The Girl on the Train
Paula Hawkins, 2015

This thriller has received a lot of hype as a fast-paced page-turner and so it seemed perfect as a summer holiday read.
The titular girl on the train is Rachel, a thirty something divorcee who takes the daily commute into London where she works in PR. Every morning Rachel daydreams about the people she can see from the train – other lives being played out in kitchens and gardens a stone’s throw from the train track. Rachel develops a particular fantasy about a young attractive couple and imagines their perfect life together. It’s an escape for Rachel who is a drunk and who can’t leave her ex-husband alone, to the chagrin of his new wife Anna.

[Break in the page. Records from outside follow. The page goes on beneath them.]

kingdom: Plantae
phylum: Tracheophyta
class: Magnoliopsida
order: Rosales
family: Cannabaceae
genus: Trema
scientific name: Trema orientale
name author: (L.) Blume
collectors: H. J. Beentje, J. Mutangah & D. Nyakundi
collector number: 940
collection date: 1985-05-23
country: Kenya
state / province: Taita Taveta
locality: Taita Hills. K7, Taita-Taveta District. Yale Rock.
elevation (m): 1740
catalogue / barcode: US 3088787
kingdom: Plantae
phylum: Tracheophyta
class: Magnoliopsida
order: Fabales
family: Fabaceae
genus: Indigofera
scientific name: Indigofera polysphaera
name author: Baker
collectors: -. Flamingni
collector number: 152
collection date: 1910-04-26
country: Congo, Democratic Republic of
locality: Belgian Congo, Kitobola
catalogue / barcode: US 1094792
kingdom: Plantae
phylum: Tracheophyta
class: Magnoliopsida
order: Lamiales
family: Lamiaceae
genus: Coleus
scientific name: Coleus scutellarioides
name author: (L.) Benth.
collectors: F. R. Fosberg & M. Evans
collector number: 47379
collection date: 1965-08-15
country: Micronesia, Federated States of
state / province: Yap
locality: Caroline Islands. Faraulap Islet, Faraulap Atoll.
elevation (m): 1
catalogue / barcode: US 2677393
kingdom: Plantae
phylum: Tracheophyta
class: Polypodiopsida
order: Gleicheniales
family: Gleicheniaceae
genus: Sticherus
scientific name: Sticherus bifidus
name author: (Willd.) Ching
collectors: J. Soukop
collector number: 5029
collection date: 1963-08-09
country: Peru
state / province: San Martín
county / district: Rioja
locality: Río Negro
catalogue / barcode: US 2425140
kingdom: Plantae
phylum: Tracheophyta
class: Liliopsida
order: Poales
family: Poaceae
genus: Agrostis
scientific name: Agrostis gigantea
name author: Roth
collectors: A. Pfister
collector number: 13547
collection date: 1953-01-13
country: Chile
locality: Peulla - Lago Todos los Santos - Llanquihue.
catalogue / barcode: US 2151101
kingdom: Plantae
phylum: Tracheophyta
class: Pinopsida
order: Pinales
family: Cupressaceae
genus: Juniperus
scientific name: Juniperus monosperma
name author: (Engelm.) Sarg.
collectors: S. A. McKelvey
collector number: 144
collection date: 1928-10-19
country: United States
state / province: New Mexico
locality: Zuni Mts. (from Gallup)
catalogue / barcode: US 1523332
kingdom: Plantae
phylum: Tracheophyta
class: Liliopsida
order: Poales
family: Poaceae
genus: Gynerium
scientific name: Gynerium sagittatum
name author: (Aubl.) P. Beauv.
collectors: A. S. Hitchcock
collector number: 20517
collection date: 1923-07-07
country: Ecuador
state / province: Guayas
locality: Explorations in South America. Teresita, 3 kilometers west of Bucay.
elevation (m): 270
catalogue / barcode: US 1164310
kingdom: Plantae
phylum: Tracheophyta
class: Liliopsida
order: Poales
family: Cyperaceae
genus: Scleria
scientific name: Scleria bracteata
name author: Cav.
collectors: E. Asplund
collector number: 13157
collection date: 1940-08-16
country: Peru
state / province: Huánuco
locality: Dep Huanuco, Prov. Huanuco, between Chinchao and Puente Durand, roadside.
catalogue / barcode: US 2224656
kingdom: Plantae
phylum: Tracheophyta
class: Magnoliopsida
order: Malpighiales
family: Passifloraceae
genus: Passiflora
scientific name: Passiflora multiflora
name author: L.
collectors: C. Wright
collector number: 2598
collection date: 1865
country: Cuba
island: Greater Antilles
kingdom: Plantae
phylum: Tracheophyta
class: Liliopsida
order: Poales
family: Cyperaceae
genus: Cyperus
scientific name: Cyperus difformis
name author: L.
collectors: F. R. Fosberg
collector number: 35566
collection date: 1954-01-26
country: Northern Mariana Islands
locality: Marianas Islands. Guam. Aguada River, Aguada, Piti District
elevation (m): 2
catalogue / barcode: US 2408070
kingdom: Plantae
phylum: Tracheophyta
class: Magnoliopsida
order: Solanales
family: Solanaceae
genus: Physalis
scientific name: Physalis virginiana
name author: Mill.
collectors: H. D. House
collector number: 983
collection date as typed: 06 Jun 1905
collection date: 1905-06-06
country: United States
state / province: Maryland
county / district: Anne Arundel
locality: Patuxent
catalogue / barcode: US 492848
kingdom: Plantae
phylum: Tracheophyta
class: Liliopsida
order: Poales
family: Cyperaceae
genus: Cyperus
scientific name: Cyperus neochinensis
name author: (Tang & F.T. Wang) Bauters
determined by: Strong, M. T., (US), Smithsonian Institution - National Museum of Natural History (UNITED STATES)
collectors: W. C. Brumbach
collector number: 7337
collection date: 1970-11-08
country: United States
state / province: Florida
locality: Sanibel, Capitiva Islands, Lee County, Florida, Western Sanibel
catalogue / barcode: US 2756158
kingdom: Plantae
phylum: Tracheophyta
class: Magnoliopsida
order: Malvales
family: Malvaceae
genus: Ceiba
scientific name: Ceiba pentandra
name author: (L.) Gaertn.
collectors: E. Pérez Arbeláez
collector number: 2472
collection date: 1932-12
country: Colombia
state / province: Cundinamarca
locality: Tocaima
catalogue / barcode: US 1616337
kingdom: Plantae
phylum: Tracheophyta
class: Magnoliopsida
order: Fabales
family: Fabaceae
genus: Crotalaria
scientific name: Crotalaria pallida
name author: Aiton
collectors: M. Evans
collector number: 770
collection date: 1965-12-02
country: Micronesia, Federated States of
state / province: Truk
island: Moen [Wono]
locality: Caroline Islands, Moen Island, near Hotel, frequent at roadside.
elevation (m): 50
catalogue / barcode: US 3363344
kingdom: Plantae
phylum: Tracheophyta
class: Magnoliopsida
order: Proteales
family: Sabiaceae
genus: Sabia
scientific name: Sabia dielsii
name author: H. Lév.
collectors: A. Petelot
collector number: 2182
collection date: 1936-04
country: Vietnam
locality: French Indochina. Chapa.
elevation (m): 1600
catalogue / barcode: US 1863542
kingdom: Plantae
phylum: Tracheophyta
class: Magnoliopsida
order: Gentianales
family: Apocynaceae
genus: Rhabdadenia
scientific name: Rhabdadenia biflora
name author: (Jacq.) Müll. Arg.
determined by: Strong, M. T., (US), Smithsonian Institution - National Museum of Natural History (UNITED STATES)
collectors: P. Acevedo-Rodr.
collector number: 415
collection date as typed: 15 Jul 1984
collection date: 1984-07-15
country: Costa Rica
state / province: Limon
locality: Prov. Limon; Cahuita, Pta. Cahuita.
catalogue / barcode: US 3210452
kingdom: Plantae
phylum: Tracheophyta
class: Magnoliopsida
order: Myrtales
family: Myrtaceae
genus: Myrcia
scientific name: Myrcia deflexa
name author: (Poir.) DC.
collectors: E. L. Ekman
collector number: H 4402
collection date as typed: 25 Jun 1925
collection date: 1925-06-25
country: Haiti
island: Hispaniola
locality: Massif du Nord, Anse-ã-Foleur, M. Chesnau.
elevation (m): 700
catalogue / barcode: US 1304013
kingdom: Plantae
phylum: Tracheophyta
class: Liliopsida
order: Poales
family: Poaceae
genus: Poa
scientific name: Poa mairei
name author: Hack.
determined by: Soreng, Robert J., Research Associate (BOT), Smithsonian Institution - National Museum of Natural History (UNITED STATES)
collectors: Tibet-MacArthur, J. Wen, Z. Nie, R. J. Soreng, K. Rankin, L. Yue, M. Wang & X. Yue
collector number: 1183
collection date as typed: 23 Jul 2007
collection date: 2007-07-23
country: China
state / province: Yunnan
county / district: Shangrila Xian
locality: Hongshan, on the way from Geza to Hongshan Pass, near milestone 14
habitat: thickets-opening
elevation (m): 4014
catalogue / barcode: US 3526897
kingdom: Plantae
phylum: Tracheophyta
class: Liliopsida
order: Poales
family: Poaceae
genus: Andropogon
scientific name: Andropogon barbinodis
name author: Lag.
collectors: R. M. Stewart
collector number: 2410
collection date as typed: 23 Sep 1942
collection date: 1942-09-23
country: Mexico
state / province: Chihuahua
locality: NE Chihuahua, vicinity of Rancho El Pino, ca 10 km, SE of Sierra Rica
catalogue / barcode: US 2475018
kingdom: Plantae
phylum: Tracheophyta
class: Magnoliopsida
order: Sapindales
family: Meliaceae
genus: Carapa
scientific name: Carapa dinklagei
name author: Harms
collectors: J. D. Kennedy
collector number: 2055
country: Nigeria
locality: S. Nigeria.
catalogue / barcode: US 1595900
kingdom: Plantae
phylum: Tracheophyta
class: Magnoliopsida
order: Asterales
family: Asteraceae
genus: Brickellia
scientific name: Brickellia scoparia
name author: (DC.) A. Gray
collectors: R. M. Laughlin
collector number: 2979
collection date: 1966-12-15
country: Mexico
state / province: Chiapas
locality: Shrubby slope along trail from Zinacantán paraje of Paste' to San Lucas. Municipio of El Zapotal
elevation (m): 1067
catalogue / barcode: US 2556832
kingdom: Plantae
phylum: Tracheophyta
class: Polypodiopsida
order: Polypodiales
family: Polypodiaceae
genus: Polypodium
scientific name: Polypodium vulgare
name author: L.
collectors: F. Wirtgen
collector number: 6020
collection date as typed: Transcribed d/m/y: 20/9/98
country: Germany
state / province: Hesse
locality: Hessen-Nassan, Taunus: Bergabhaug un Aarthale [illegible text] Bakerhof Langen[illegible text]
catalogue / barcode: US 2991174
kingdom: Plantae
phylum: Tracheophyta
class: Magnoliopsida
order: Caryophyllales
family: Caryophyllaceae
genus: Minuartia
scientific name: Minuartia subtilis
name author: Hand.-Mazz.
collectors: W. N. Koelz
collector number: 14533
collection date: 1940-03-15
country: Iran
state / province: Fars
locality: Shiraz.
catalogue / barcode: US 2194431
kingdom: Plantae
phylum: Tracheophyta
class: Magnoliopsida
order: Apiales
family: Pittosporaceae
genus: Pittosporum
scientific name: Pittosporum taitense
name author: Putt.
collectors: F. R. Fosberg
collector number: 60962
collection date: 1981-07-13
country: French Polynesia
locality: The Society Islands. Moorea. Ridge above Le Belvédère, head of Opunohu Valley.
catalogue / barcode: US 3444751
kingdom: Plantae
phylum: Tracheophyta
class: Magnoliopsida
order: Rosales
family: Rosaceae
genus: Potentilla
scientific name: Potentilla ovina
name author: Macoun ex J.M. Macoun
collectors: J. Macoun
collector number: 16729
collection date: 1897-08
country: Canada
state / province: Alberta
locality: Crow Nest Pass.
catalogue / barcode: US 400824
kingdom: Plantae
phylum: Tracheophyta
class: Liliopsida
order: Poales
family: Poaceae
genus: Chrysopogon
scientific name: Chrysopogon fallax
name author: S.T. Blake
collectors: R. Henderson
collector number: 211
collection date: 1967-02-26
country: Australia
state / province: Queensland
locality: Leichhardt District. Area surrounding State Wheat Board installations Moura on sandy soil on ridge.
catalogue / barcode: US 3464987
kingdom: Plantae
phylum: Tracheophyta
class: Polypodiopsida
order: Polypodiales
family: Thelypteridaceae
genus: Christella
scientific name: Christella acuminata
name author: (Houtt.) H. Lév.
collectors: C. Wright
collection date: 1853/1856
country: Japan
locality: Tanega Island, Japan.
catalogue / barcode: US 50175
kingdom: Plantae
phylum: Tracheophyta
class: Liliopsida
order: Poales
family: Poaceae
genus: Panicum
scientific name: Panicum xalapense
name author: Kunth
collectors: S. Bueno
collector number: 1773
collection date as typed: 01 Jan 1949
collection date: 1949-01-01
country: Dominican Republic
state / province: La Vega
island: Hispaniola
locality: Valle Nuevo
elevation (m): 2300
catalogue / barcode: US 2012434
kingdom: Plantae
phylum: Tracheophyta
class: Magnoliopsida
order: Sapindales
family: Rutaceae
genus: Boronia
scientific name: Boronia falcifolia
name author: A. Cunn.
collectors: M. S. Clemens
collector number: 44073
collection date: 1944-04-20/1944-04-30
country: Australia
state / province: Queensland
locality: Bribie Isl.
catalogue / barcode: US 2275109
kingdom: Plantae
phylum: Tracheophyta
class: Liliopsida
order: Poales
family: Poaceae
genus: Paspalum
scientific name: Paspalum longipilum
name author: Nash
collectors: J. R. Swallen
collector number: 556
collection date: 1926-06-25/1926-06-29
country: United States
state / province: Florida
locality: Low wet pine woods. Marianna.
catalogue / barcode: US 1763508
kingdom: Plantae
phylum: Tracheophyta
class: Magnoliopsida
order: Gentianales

Rachel’s broken life is slowly revealed as she narrates the opening of the book in first person.
One day as Rachel looks from the train, she sees the young woman with a different man and finds herself shocked. When the woman makes the headlines for going missing, Rachel finds herself unable to resist becoming part of the story. As it slowly unravels, it’s clear the Rachel is involved in ways she doesn’t understand and will be devastated to uncover.
This is a fast paced book, despite the detailed inner thoughts of main narrator Rachel. The most interesting aspect of her account is that she’s unreliable: her drunkenness clouds her story in ways that make you wonder whether anything she says is really the truth. Later the viewpoint switches first to that of the missing woman, Megan, and then to Anna, the new wife of Rachel’s ex-husband. Both these women are written in the first person, but it becomes a little tiresome as they all have the same voice. I found this the weakest aspect of the book: these women are not distinctive enough and their viewpoints are never balanced with viewpoints from the men in the story.
The actual mystery of the story – what happened to Megan – brings these three women together and I had great fun trying to work out the puzzle. It becomes evident around the half-way mark and the remaining half of the book does drag somewhat with a fairly predictable outcome. Nevertheless this is an engaging holiday read and had me hooked until the end.